Some patients with immune-mediated inflammatory disease develop paradoxical induction or worsening of psoriasis during treatment with TNFα inhibitors. As this side effect is poorly understood, a Danish cohort study explored the risk of new-onset psoriasis during treatment with a TNF inhibitor compared with the risk during treatment with non-biologic conventional treatment [1]. Dr Nikolai Loft (Copenhagen University Hospital, Denmark) and colleagues evaluated the risk of developing any type of psoriasis, non-pustular and pustular psoriasis. Data was derived from the Danish national registries, which includes all patients with inflammatory bowel disease (IBD) and/or rheumatoid arthritis (RA) who received either conventional therapy or TNF inhibitor treatment between 1995 and 2018.

The analysis included 20,910 patients treated with TNF inhibitors, of whom 108,024 patients were treated conventionally, and 4,909 patients were treated with non-TNF inhibitor biologics. During the follow-up period, 1,471 (1.4%) patients developed psoriasis. Most patients (n=1,332) suffered from non-pustular psoriasis, another 127 from psoriasis pustulosis palmoplantaris, and 12 from generalised pustular psoriasis.

The relative risk of developing non-pustular psoriasis during treatment with a TNF inhibitor was 2.12 times higher than with conventional treatment.
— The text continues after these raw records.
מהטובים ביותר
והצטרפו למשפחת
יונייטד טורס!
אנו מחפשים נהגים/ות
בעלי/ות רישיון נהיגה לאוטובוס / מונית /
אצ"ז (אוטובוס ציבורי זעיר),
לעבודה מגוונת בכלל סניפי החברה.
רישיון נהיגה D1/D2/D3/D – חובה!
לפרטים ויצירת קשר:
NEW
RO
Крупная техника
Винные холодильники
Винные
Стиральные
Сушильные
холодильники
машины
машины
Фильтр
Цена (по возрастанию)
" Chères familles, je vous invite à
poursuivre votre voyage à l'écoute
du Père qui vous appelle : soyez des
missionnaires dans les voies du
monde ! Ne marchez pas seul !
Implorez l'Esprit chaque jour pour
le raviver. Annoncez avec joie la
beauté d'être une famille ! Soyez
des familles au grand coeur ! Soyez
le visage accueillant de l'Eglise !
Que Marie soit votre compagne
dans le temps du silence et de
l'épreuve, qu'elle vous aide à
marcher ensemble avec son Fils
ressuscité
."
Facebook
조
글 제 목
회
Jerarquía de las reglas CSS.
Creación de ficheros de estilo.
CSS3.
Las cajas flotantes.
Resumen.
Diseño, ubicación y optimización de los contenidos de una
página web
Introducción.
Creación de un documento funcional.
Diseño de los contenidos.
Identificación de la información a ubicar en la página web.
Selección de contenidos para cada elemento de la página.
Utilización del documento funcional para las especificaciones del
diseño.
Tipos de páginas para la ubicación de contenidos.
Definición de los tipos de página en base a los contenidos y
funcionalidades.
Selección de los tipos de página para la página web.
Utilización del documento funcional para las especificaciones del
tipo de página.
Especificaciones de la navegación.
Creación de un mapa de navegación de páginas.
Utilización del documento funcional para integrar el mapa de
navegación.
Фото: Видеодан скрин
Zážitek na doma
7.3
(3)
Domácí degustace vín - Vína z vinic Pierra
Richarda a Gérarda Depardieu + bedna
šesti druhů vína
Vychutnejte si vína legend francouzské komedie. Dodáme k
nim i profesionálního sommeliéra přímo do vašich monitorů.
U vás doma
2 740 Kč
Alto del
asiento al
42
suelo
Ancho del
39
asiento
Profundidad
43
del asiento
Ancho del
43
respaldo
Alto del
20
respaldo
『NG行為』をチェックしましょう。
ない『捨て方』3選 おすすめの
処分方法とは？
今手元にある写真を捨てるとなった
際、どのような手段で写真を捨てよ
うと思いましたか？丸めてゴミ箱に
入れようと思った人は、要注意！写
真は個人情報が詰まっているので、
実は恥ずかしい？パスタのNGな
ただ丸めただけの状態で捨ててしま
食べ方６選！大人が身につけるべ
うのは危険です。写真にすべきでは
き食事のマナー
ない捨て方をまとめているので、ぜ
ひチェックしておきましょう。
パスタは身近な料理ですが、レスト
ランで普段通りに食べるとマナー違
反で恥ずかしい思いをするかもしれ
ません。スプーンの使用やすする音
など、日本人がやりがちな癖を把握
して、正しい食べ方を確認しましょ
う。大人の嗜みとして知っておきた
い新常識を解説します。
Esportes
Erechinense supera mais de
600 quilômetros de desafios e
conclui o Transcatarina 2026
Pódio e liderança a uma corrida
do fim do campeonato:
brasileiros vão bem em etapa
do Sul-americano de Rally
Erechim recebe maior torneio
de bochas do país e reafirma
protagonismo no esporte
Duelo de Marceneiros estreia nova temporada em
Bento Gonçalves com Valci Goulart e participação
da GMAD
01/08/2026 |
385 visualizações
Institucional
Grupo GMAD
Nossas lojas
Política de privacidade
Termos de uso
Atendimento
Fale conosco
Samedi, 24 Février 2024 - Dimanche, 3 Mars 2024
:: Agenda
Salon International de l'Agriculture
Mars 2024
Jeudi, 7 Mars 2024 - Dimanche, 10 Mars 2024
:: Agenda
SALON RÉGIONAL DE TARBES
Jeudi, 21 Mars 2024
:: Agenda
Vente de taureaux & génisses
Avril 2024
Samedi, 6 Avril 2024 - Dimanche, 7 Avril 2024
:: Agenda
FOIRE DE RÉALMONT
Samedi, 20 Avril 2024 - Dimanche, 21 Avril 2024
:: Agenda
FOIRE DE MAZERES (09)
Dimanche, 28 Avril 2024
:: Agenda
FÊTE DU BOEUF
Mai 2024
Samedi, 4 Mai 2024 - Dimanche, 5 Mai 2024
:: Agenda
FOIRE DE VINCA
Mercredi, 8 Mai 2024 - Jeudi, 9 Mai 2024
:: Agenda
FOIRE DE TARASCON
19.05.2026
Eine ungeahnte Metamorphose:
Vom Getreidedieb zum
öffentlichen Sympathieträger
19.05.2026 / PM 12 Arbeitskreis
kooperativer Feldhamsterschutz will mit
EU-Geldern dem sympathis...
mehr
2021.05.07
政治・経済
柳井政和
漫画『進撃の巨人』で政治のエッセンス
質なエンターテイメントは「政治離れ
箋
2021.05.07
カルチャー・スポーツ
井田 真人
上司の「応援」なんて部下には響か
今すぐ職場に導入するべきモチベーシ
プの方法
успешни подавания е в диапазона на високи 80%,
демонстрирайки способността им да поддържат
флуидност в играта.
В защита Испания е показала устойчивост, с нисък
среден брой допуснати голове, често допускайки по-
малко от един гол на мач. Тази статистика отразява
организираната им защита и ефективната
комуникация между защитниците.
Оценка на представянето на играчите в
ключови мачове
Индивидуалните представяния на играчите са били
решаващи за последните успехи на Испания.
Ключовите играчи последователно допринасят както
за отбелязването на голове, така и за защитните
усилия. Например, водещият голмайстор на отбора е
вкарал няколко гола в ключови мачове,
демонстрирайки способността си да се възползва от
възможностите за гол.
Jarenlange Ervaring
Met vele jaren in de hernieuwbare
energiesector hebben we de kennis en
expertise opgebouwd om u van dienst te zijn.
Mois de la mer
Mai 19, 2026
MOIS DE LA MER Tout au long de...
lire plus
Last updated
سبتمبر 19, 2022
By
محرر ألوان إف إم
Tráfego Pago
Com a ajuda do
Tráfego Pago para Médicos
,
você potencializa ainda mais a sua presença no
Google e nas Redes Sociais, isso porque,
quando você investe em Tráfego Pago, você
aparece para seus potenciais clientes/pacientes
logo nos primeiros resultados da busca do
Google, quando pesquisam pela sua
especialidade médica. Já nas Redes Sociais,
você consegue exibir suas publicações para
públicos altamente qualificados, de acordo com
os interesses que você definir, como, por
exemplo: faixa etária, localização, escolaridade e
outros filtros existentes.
An even higher risk of TNF inhibitor intake was associated with developing pustular psoriasis (HR 6.5). When the risk of TNF inhibitor use was compared with the risk of non-TNF biologics, TNF inhibitor use was associated with an HR of 1.85 for non-pustular and 3.11 for pustular psoriasis. Based on this data, the researchers calculated that exposure to TNF inhibitors for 241 patient-years is needed for 1 additional patient with any type of TNF inhibitor-induced psoriasis. Although non-pustular types for psoriasis constituted the most events, pustular types of psoriasis had the highest relative risk. The researchers emphasised that practitioners who treat patients with immune-mediated inflammatory disease should be aware of the risk of TNF inhibitor-induced psoriasis.

    1. Thein D, et al. Risk of anti-TNF-induced psoriasis in patients with immune‐mediated inflammatory diseases – a Danish nationwide cohort study. P27, Psoriasis from Gene to Clinic 2021, 9–11 December.